The French luxury group LVMH recorded a revenue of 19.08 billion euros in the third quarter, missing market estimates of 19.94 billion euros. Under the leadership of billionaire Bernard Arnault, revenue declined organically by 3 percent year-over-year, compared to the expected 0.9 percent growth.
The core segment of fashion and leather goods, including renowned brands like Louis Vuitton and Dior, generated a revenue of 9.15 billion euros. This is significantly below the projected 9.67 billion euros and highlights the challenges faced by the sector.
The main reason for the decline in sales is the weaker growth in Japan, where a stronger yen significantly dampened the demand for luxury goods. While Japan was considered a growth market for LVMH in the last reporting season, the exchange rate changes and resulting price increase contributed to the slowdown.

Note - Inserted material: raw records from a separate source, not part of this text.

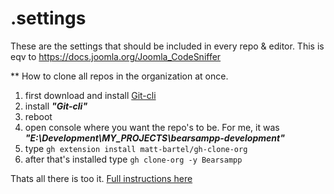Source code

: # .settings

These are the settings that should be included in every repo & editor.
This is eqv to https://docs.joomla.org/Joomla_CodeSniffer

** How to clone all repos in the organization at once.

1. first download and install [Git-cli](https://cli.github.com/)
2. install _**"Git-cli"**_
3. reboot
4. open console where you want the repo's to be.  For me, it was **_"E:\Development\MY_PROJECTS\bearsampp-development"_**
5. type `gh extension install matt-bartel/gh-clone-org`
6. after that's installed type `gh clone-org -y Bearsampp`

Thats all there is too it.  [Full instructions here](https://github.com/matt-bartel/gh-clone-org)
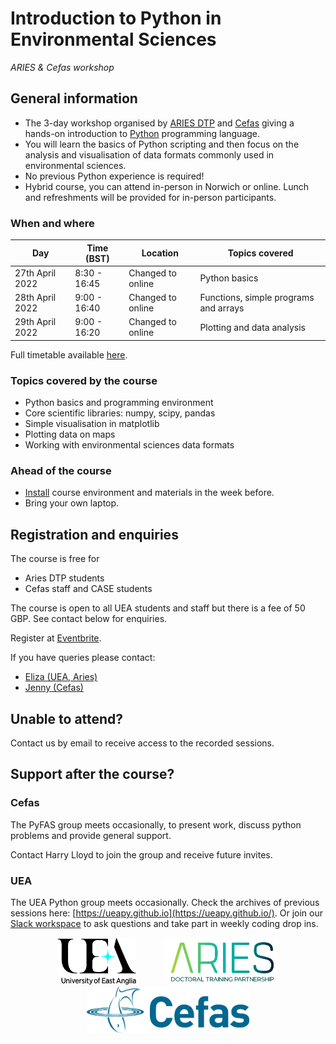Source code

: # Introduction to Python in Environmental Sciences
*ARIES & Cefas workshop*

## General information


* The 3-day workshop organised by [ARIES DTP](https://www.aries-dtp.ac.uk/) and [Cefas](http://www.cefas.co.uk/) giving a hands-on introduction to [Python](http://www.python.org/) programming language.
* You will learn the basics of Python scripting and then focus on the analysis and visualisation of data formats commonly used in environmental sciences.
* No previous Python experience is required!
* Hybrid course, you can attend in-person in Norwich or online. Lunch and refreshments will be provided for in-person participants.

### When and where

| Day | Time (BST) | Location | Topics covered |
|-----|----------|-------|----------|
| 27th April 2022 | 8:30 - 16:45 | Changed to online | Python basics |
| 28th April 2022 | 9:00 - 16:40 | Changed to online | Functions, simple programs and arrays |
| 29th April 2022 | 9:00 - 16:20 | Changed to online |  Plotting and data analysis |

Full timetable available [here](programme.md).

### Topics covered by the course
* Python basics and programming environment
* Core scientific libraries: numpy, scipy, pandas
* Simple visualisation in matplotlib
* Plotting data on maps
* Working with environmental sciences data formats

### Ahead of the course 

* [Install](installation.md) course environment and materials in the week before.
* Bring your own laptop.


## Registration and enquiries

The course is free for 

* Aries DTP students
* Cefas staff and CASE students

The course is open to all UEA students and staff but there is a fee of 50 GBP. See contact below for enquiries.


Register at [Eventbrite](https://www.eventbrite.co.uk/e/introduction-to-python-in-environmental-sciences-2022-tickets-311667936187).

If you have queries please contact:

* [Eliza (UEA, Aries)](mailto:e.karlowska@uea.ac.uk)
* [Jenny (Cefas)](mailto:jennifer.graham@cefas.co.uk)


## Unable to attend?

Contact us by email to receive access to the recorded sessions. 

## Support after the course? 

### Cefas
The PyFAS group meets occasionally, to present work, discuss python problems and provide general support. 

Contact Harry Lloyd to join the group and receive future invites.

### UEA
The UEA Python group meets occasionally. Check the archives of previous sessions here: [https://ueapy.github.io](https://ueapy.github.io/). Or join our [Slack workspace](https://uea-python.slack.com/) to ask questions and take part in weekly coding drop ins.

<center>
<a href="http://www.uea.ac.uk"><img src="flyer/uealogo.png" title="University of East Anglia" style="height:75px;" hspace="20"></a>
<a href="https://www.aries-dtp.ac.uk/"><img src="flyer/aries_logo.png" title="Aries DTP" style="height:75px;" hspace="20"></a>
<a href="http://www.cefas.co.uk"><img src="flyer/cefas_logo.png" title="Cefas" style="height:75px;" hspace="20"></a>
</center>
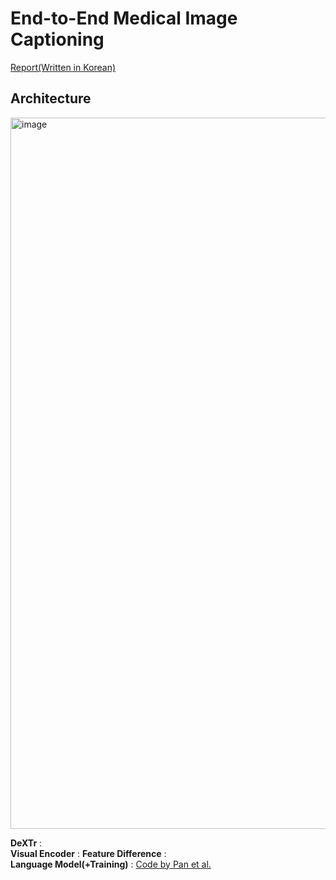 # End-to-End Medical Image Captioning

[Report(Written in Korean)](https://www.notion.so/sjinu/End-to-End-Medical-Image-Captioning-63f3fa7dc9be45dea3b8aa664890f123)
## Architecture

<img width="1138" alt="image" src="https://user-images.githubusercontent.com/71121461/160956787-d2bd9d8c-1ebf-41ea-bbe8-3488422d7b9d.png">



**DeXTr** :   
**Visual Encoder** : 
**Feature Difference** :  
**Language Model(+Training)** :  [Code by Pan et al.](https://github.com/JDAI-CV/image-captioning)

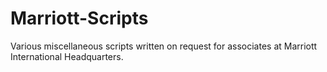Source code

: # Marriott-Scripts
Various miscellaneous scripts written on request for associates at Marriott International Headquarters.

Global trends show a declining demand for luxury goods, with demand in traditional markets like China and Europe decreasing. Last year, LVMH still benefited from Chinese consumers' willingness to take advantage of cheaper prices abroad. This dynamic has now reversed as the purchasing power is limited by a stronger yen.
Analysts from JP Morgan also see further challenges: Price increases of luxury brands in Japan could limit the previous growth momentum. “The combination of increased prices and a stronger yen is expected to further dampen demand in Japan,” said Timo Emden of Emden Research.
Despite the disappointing quarterly figures, LVMH remains a significant player in the global luxury market. The company's ability to adapt to changing market conditions and identify new growth opportunities will be crucial for future development.